January 13, 2009 | Unregistered CommenterColin Jack

Thanks for pointing this out!

Fixed this (null throws ArgumentNull, while Length==0 throws Argument) in the latest release (1.1.1715.1)

January 13, 2009 | Registered CommenterRinat Abdullin

I'm also not finding the method names very descriptive, for example "Enforce.Argument" doesn't tell me much about what we're enforcing.

January 13, 2009 | Unregistered CommenterColin Jack

Thanks for the feedback!

I've tried to provide some explanation in a separate post.

Does it make sense to you?

January 14, 2009 | Registered CommenterRinat Abdullin

Do you have some smart way of getting the name (and possibly namespace) of the type where that argument comes from? Not sure if it is possible... but you seem like a smart guy, and that code up there works great :) Very cool.

For example, if I have a class named SomeClass, in the namespace Some.Namespace with for example a string named SomeString. If I then have a method like this somewhere: SomeMethod<T>(Func<T> argument) { ... }, and called it with (() => SomeString) as argument... I could then find out that that SomeString is, in fact called SomeString, like you showed here. But can I also find out that it is from an object of the SomeClass class which is in the Some.Namespace namespace?

January 15, 2009 | Unregistered CommenterSvish

Svish,

unfortunately this is not possible. When compiler grabs the arguments for the lambda, it merely copies their values to the fields in a new anonymous class. These fields happen to have the name of the original variable (that's why we can get the name out). But it is not possible to tell where the actual value came from (whether it was a property of class or something else).

Well, unless you do some really low-level IL parsing with Mono.Cecil (but that's going to have bad performance)

January 16, 2009 | Registered CommenterRinat Abdullin

Ah. Ok, thank you for the info.

Something I just ran into with your code... When sending in () => someobject.SomeProperty, your method returns someobject as the name. why is that? can there be done something to change so that it gets the other one? Or how would I go ahead if I wanted to get a string with, in this case, SomeProperty?

January 16, 2009 | Unregistered CommenterSvish

Check out System.Reflection.Reflect in the Lokad Shared Libraries (latest version). It has methods (properly implemented) to reflect properties and variables via IL.

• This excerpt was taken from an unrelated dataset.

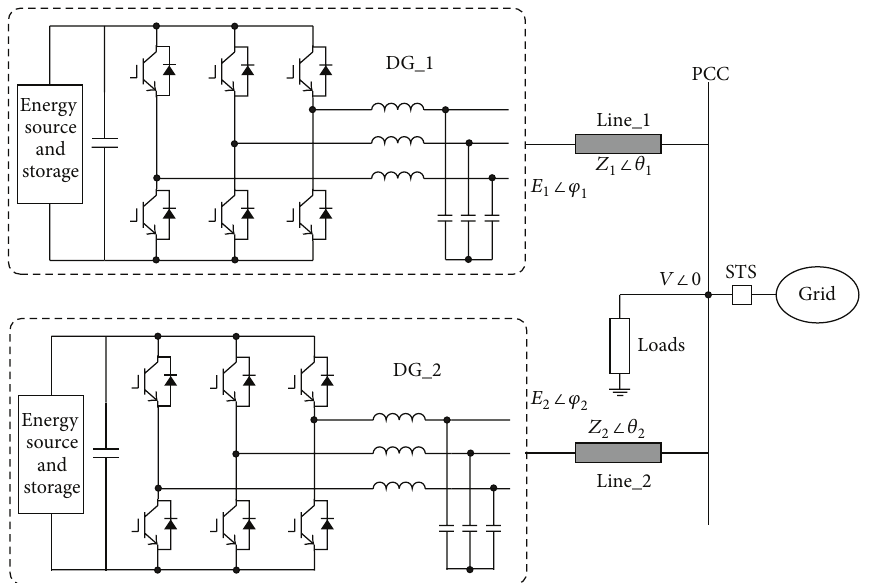
Figure 1: Schematic diagram of inverter-based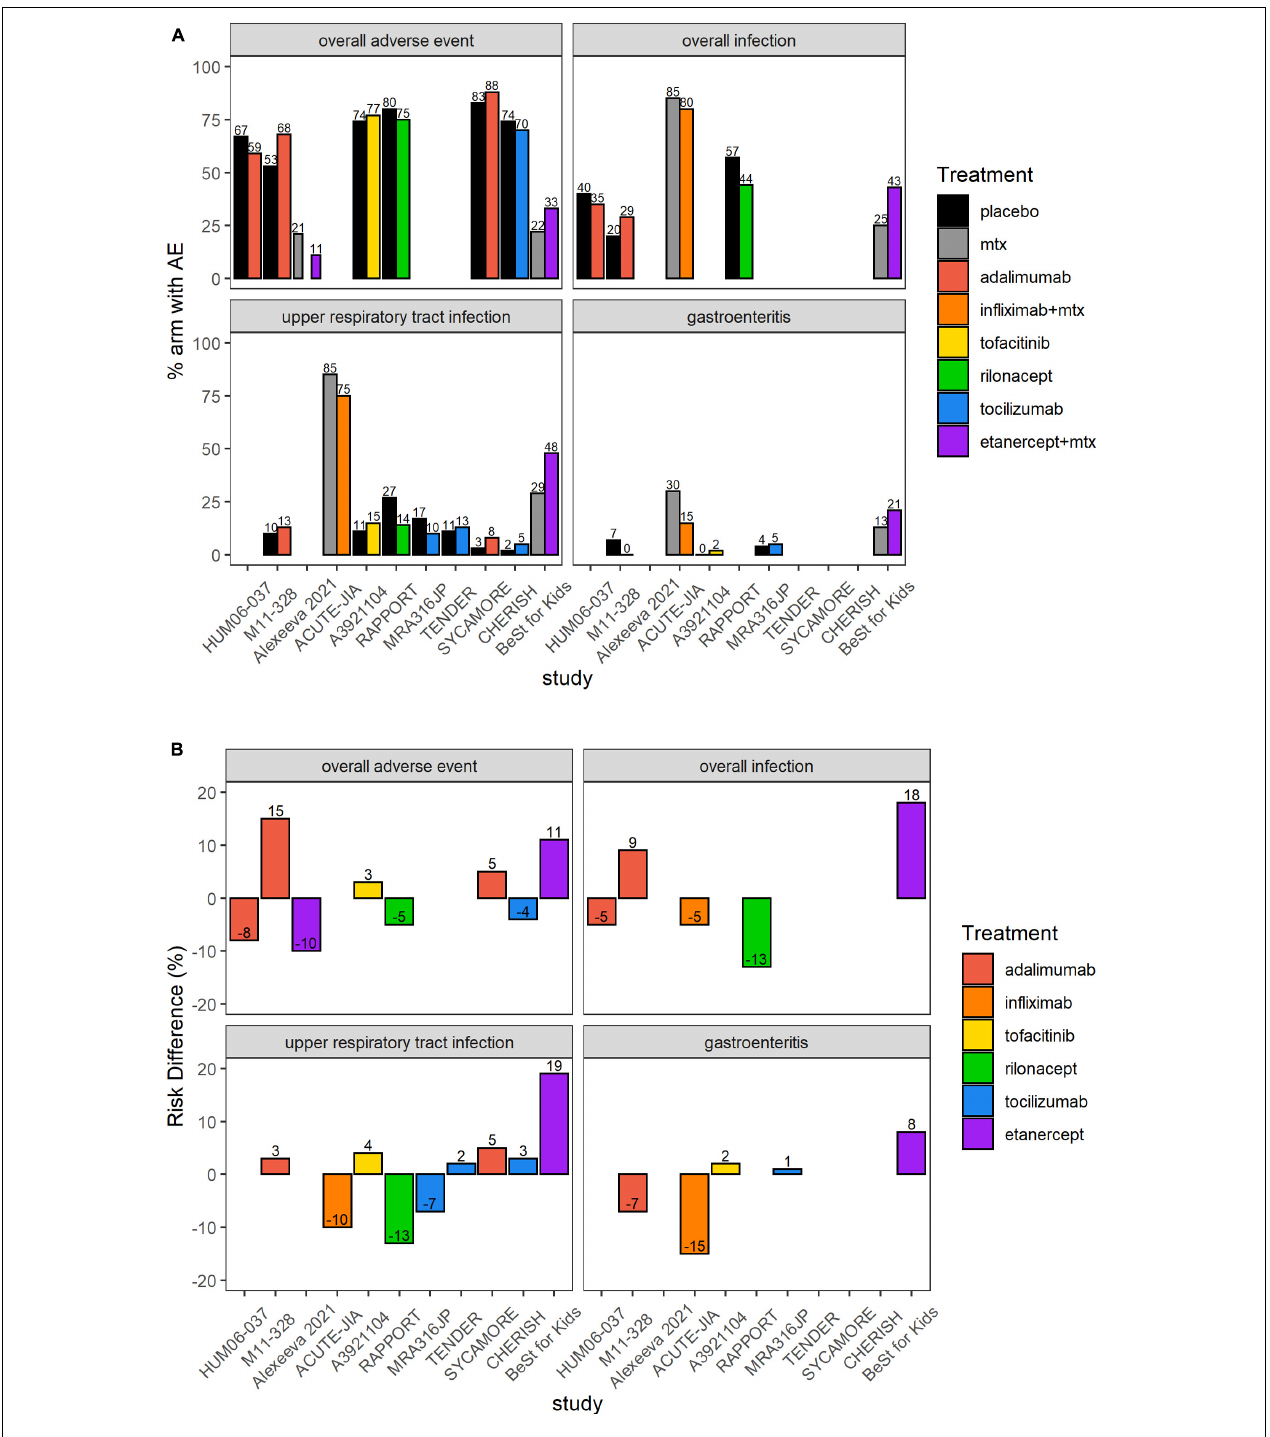
FIGURE 4 | Overall AEs, overall infections, upper respiratory infections or gastroenteritis in the 12 included RCTs. (A) Proportion (%) of patients with AEs in each study arm. Higher proportion of AEs in the placebo or SOC arm favors experimental treatment. (B) RD (%) of patients with AEs in each treatment arm compared to placebo or SOC. Treatment effect < 0 favors experimental treatment over placebo or SOC. AE, adverse event; MTX, methotrexate; SOC, standard of care. In the ACUTE-JIA study, the rate of overall AEs was 4.8 events/patient-year in the infliximab plus methotrexate arm and 6.5 events/patient-year in the methotrexate monotherapy arm. In the TENDER study, the rate of overall AEs was 9.3 events/patient-year in the tocilizumab arm and 9.4 events/patient-year in the placebo arm; corresponding rates of overall infections were 3.4 vs. 2.9 events/patient-year.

January 16, 2009 | Registered CommenterRinat Abdullin

Hi there,

I ran into a problem using code like this. If the type or method has generic type arguments, the call to ResolveField throws a Bad Image Format exception.

Instead of:

var field = argument.Target.GetType().Module.ResolveField(fieldHandle);

You may be better doing something like:

Type expressionType = expression.Target.GetType ();
Type [] genericTypeArguments = expressionType.GetGenericArguments ();
Type [] genericMethodArguments = expression.Method.GetGenericArguments ();
var field = expressionType.Module.ResolveField (fieldHandle, genericTypeArguments, genericMethodArguments);

Hope this helps,

Geoff

January 24, 2009 | Unregistered CommenterGeoff Taylor

Geoff,

thank you for the feedback! I didn't even think of that scenario. Will add it to the unit tests.